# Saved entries
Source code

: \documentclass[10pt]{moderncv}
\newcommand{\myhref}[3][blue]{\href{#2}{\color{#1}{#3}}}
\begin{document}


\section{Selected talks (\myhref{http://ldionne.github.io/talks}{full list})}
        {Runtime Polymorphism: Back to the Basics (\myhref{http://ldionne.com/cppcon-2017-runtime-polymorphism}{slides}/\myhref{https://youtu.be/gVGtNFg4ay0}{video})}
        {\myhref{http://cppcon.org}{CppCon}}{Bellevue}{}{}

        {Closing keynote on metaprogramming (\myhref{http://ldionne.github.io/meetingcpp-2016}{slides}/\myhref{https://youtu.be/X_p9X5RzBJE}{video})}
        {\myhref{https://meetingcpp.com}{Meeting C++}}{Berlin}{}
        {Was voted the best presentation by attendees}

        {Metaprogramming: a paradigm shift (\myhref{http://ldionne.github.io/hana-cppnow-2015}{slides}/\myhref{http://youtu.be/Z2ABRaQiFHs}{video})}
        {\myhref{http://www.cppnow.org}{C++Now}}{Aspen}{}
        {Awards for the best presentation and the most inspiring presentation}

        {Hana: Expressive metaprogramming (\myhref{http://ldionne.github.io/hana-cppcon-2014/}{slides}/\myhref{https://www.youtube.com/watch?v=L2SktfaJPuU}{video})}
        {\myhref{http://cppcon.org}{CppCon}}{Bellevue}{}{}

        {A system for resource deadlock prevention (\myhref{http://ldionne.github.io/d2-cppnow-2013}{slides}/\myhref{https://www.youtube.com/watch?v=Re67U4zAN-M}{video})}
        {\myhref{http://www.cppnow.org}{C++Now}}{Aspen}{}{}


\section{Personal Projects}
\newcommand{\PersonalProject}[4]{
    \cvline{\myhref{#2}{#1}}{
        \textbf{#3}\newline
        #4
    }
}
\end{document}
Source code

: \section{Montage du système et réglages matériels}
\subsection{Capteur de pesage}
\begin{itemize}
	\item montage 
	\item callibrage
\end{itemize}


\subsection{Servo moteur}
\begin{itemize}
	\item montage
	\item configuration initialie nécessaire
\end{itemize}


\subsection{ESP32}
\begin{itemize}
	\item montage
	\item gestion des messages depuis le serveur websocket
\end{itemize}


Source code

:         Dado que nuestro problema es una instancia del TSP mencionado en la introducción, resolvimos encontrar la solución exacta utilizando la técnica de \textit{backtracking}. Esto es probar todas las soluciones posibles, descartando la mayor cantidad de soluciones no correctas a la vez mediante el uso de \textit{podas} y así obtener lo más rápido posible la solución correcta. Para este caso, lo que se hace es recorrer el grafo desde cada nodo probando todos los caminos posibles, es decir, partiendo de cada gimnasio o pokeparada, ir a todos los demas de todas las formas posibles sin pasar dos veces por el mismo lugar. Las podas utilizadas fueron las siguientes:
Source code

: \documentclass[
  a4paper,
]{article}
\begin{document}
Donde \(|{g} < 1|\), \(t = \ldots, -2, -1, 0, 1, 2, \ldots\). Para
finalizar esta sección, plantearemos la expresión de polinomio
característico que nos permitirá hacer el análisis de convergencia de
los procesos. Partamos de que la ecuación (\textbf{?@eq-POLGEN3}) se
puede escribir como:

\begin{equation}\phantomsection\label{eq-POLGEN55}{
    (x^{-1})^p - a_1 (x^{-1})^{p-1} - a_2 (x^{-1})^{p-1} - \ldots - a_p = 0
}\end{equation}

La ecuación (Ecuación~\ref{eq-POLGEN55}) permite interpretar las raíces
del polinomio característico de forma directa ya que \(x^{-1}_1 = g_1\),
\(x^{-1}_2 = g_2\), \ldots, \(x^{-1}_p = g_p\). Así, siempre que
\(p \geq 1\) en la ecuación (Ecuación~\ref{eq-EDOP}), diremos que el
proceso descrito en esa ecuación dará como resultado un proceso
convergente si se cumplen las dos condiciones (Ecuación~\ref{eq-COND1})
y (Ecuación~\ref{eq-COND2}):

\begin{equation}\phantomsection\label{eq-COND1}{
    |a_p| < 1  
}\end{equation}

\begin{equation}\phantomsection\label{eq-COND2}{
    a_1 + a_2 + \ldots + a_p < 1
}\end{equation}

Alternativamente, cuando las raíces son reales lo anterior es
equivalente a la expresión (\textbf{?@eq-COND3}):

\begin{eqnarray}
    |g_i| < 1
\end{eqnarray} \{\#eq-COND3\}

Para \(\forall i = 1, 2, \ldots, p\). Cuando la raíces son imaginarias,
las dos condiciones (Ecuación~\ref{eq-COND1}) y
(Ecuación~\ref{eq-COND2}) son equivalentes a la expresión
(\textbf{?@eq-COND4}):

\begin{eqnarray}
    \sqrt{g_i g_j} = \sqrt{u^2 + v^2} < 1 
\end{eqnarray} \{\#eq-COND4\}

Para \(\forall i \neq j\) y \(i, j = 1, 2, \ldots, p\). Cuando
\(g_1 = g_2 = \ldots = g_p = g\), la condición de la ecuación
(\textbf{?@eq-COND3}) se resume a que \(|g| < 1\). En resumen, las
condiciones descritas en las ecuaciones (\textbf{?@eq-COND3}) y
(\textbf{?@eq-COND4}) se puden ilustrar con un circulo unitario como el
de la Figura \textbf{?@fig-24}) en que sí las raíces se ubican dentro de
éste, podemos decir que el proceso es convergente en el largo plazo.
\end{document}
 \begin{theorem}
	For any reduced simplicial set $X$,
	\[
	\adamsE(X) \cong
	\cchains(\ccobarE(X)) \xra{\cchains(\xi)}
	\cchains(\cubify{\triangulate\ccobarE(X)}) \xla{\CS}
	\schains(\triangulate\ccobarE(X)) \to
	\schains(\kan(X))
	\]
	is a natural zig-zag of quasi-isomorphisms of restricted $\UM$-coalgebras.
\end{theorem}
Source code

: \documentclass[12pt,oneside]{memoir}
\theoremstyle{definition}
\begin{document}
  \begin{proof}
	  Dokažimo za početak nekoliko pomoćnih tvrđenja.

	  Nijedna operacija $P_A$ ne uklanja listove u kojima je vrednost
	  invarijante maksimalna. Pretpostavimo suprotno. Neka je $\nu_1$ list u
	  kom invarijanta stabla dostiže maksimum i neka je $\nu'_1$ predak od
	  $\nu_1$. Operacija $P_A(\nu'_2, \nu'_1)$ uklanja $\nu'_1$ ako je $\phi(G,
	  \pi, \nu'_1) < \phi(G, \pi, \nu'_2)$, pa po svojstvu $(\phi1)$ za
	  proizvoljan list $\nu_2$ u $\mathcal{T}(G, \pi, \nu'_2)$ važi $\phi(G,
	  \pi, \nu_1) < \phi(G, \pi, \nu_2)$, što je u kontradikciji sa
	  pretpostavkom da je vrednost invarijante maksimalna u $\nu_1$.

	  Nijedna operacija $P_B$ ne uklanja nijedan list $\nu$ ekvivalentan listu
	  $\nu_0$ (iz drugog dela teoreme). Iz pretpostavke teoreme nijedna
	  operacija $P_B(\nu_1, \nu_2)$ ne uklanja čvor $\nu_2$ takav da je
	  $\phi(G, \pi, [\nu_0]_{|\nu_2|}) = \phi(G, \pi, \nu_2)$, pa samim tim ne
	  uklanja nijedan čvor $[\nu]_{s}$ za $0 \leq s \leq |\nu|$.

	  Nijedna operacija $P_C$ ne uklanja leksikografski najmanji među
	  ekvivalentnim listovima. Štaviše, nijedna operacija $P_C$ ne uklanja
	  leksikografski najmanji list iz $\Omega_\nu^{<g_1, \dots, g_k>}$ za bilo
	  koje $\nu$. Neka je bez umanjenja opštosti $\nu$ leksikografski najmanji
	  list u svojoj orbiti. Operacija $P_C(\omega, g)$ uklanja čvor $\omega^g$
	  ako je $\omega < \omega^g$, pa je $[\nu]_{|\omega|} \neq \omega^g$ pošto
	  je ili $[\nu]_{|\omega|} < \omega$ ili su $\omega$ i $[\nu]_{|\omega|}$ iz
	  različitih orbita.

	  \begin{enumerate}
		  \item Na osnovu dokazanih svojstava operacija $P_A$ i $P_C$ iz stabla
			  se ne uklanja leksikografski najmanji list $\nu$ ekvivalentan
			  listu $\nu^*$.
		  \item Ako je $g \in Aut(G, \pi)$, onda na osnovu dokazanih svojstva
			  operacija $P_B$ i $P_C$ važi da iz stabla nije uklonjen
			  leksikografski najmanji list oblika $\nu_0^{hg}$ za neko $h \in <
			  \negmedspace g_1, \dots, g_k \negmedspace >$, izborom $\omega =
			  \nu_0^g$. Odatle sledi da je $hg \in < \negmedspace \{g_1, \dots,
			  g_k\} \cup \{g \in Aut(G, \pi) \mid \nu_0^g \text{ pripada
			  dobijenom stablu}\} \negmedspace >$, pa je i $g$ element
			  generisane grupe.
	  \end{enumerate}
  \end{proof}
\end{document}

# THE TASK
Nothing should be returned except the lines from the one containing "leksikografski najmanji list oblika" through the last line of the data, each restated word for word.

# REPLY
			  leksikografski najmanji list oblika $\nu_0^{hg}$ za neko $h \in <
			  \negmedspace g_1, \dots, g_k \negmedspace >$, izborom $\omega =
			  \nu_0^g$. Odatle sledi da je $hg \in < \negmedspace \{g_1, \dots,
			  g_k\} \cup \{g \in Aut(G, \pi) \mid \nu_0^g \text{ pripada
			  dobijenom stablu}\} \negmedspace >$, pa je i $g$ element
			  generisane grupe.
	  \end{enumerate}
  \end{proof}
\end{document}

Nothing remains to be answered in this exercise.